--- EXERCISE DATA ---

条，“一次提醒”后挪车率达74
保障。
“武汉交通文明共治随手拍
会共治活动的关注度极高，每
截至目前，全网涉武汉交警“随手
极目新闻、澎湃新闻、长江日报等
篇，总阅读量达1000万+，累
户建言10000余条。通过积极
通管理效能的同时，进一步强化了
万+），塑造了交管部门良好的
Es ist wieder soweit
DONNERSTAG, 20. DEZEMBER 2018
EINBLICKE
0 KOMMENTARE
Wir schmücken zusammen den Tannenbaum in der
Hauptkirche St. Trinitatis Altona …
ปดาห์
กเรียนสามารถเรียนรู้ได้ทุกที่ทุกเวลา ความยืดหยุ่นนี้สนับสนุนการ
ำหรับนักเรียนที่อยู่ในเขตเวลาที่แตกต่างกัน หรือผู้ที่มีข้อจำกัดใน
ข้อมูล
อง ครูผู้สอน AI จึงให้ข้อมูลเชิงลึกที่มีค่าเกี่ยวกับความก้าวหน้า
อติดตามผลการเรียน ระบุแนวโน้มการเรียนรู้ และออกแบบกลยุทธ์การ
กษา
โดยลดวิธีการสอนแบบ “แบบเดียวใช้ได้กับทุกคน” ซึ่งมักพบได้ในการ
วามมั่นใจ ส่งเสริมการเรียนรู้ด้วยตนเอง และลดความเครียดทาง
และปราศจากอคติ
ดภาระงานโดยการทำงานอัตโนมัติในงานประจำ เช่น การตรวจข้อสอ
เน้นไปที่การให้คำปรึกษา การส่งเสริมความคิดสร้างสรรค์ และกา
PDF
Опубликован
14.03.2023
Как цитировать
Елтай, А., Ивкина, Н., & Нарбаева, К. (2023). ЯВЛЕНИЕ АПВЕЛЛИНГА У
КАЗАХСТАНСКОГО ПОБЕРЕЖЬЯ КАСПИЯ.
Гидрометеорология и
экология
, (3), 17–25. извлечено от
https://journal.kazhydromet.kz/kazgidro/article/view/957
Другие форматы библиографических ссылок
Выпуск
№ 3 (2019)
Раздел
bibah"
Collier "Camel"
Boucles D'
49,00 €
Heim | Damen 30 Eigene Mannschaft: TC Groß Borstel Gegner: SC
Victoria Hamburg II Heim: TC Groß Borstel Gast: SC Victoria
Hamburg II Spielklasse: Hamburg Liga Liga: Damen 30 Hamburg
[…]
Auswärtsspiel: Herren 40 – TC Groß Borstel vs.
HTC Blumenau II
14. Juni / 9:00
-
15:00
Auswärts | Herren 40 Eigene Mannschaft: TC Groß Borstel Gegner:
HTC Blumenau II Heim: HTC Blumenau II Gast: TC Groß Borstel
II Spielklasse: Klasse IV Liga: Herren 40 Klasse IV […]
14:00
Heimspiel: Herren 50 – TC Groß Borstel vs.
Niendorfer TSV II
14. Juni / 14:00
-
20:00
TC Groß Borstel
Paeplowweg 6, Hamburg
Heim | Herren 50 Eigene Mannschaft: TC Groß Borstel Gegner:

---

▶ [INSTRUCTION]:
Please turn everything from the start of the material down to the line containing "และปราศจากอคติ" into a numbered list, skipping any blank lines.

▶ [RESULT]:
1. 条，“一次提醒”后挪车率达74
2. 保障。
3. “武汉交通文明共治随手拍
4. 会共治活动的关注度极高，每
5. 截至目前，全网涉武汉交警“随手
6. 极目新闻、澎湃新闻、长江日报等
7. 篇，总阅读量达1000万+，累
8. 户建言10000余条。通过积极
9. 通管理效能的同时，进一步强化了
10. 万+），塑造了交管部门良好的
11. Es ist wieder soweit
12. DONNERSTAG, 20. DEZEMBER 2018
13. EINBLICKE
14. 0 KOMMENTARE
15. Wir schmücken zusammen den Tannenbaum in der
16. Hauptkirche St. Trinitatis Altona …
17. ปดาห์
18. กเรียนสามารถเรียนรู้ได้ทุกที่ทุกเวลา ความยืดหยุ่นนี้สนับสนุนการ
19. ำหรับนักเรียนที่อยู่ในเขตเวลาที่แตกต่างกัน หรือผู้ที่มีข้อจำกัดใน
20. ข้อมูล
21. อง ครูผู้สอน AI จึงให้ข้อมูลเชิงลึกที่มีค่าเกี่ยวกับความก้าวหน้า
22. อติดตามผลการเรียน ระบุแนวโน้มการเรียนรู้ และออกแบบกลยุทธ์การ
23. กษา
24. โดยลดวิธีการสอนแบบ “แบบเดียวใช้ได้กับทุกคน” ซึ่งมักพบได้ในการ
25. วามมั่นใจ ส่งเสริมการเรียนรู้ด้วยตนเอง และลดความเครียดทาง
26. และปราศจากอคติ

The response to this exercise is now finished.